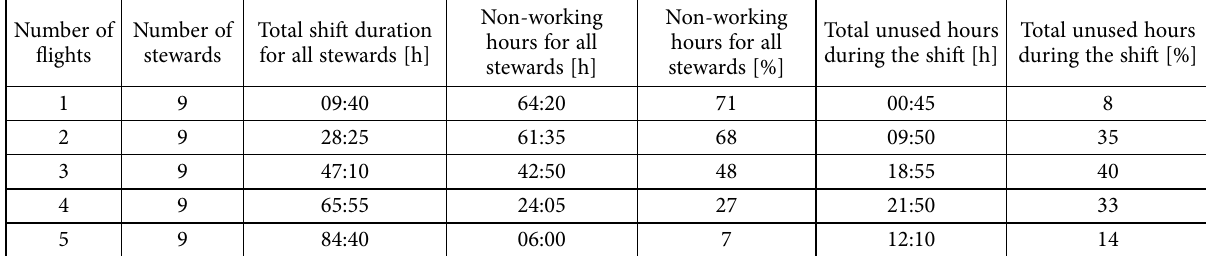
Table 9. Summary results for instances of 1 to 5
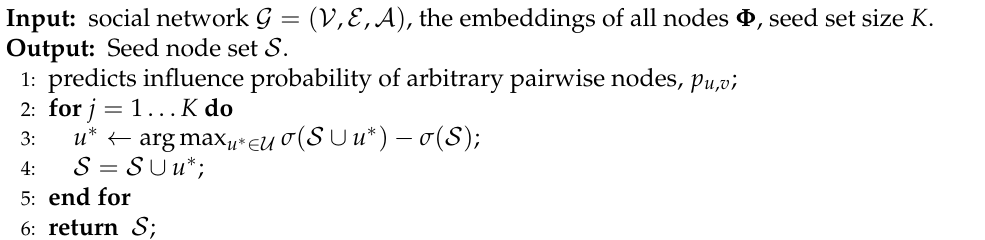
Algorithm 1 HGE-GA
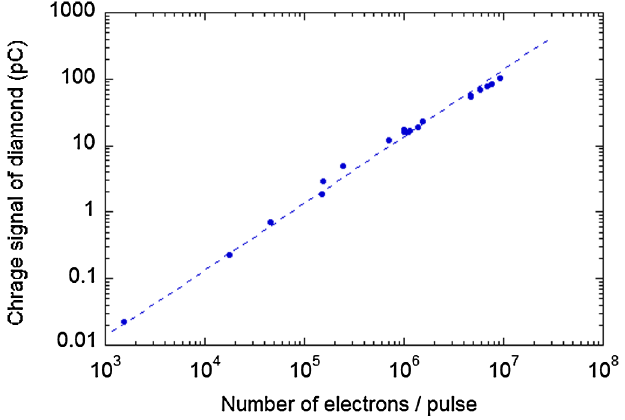
FIG. 5. Linearity of output signal.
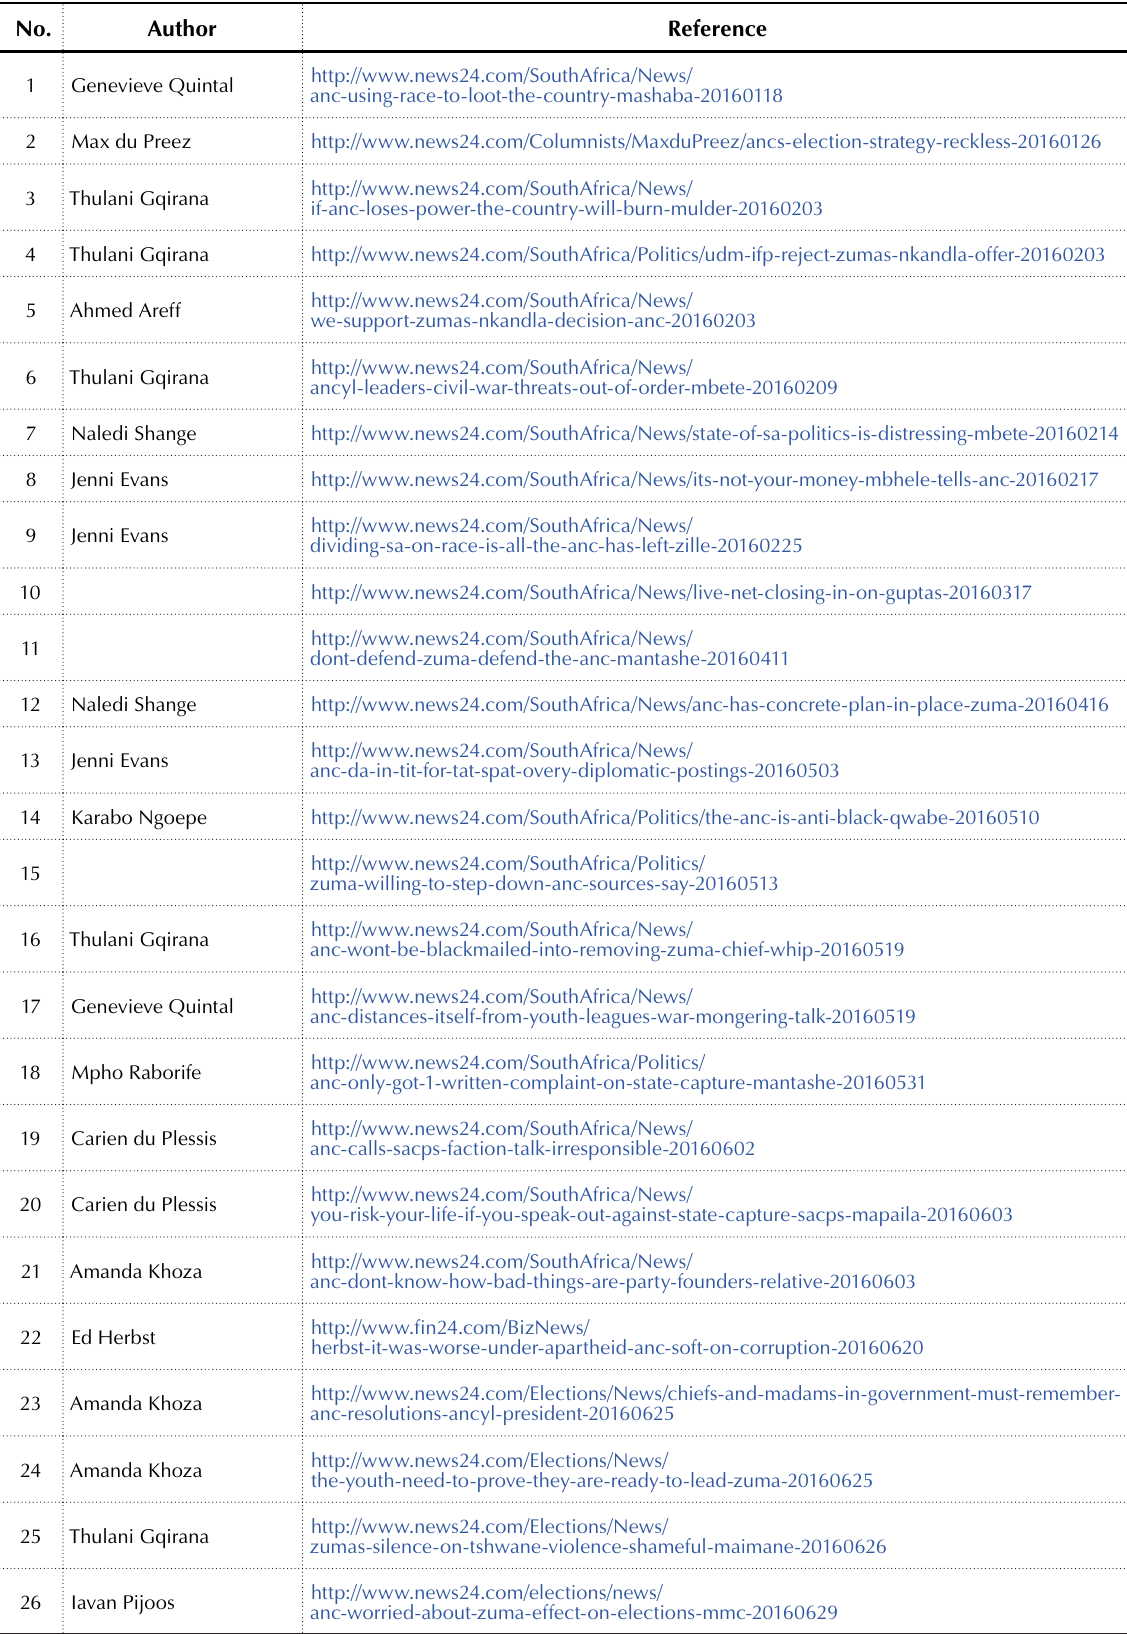
Table 1B. Political macro-environment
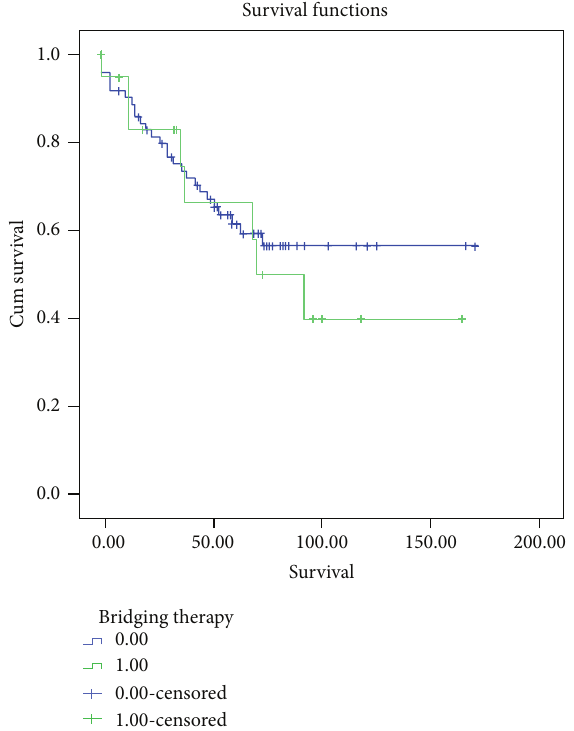
Figure2:Thisgraphicdemonstratessurvivalamongpatientsunder- going LT with and without bridging treatment. Similar survival rates were observed in patients transplanted with and without BT ( 𝑃 = ns). Table 2: Comparison of patients, characteristics. Comparison of patients’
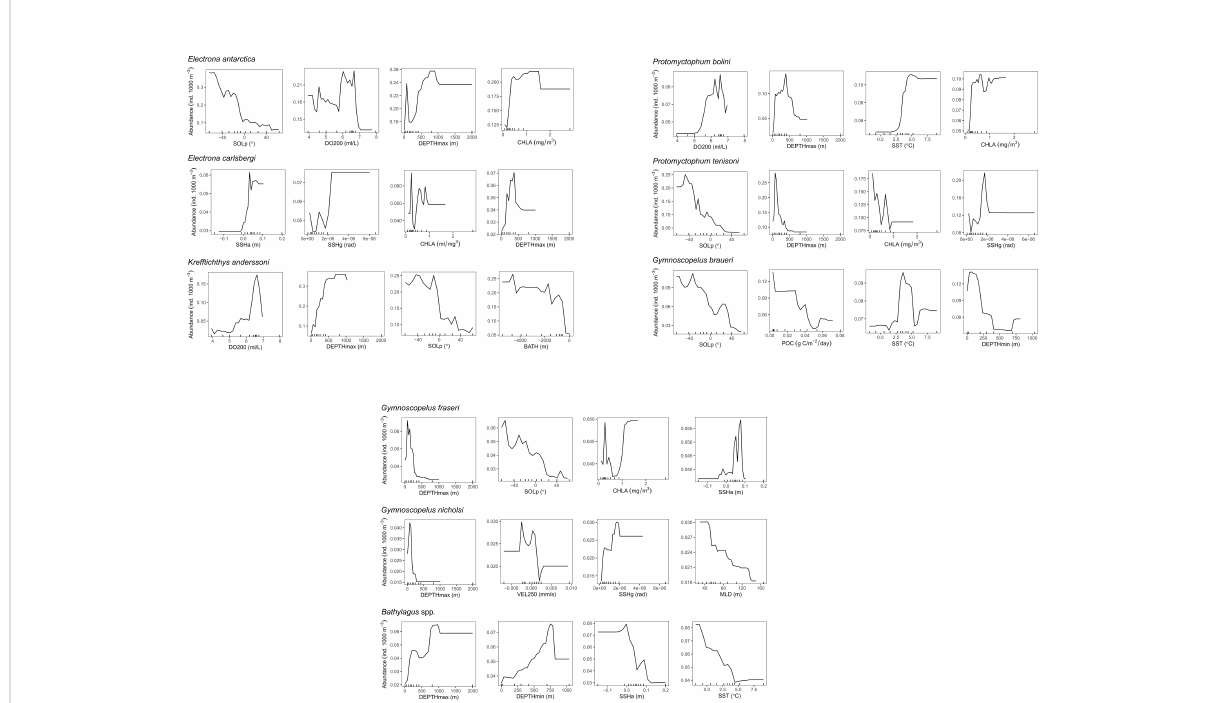
FIGURE 3 Partial dependence plots showing the effect of environmental covariates (horizontal axes) on the predicted abundance (vertical axes) of eight myctophid species and the genus Bathylagus , after accounting for the effects of all other variables in the boosted regression tree model. Tick marks inside the plots along the horizontal axes represent the distribution of data points used to build the model. Only the four most in fl uential predictors for each taxonomic group are shown, ordered by level of importance from high to low. The full names and a description of all environmental covariates are given in Table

========================================

Your copy should restate every record word for word and contain no pictures.

ANSWER AREA:
Table 9. Summary results for instances of 1 to 5
Algorithm 1 HGE-GA
FIG. 5. Linearity of output signal.
Table 1B. Political macro-environment
Figure2:Thisgraphicdemonstratessurvivalamongpatientsunder- going LT with and without bridging treatment. Similar survival rates were observed in patients transplanted with and without BT ( 𝑃 = ns). Table 2: Comparison of patients, characteristics. Comparison of patients’
FIGURE 3 Partial dependence plots showing the effect of environmental covariates (horizontal axes) on the predicted abundance (vertical axes) of eight myctophid species and the genus Bathylagus , after accounting for the effects of all other variables in the boosted regression tree model. Tick marks inside the plots along the horizontal axes represent the distribution of data points used to build the model. Only the four most in fl uential predictors for each taxonomic group are shown, ordered by level of importance from high to low. The full names and a description of all environmental covariates are given in Table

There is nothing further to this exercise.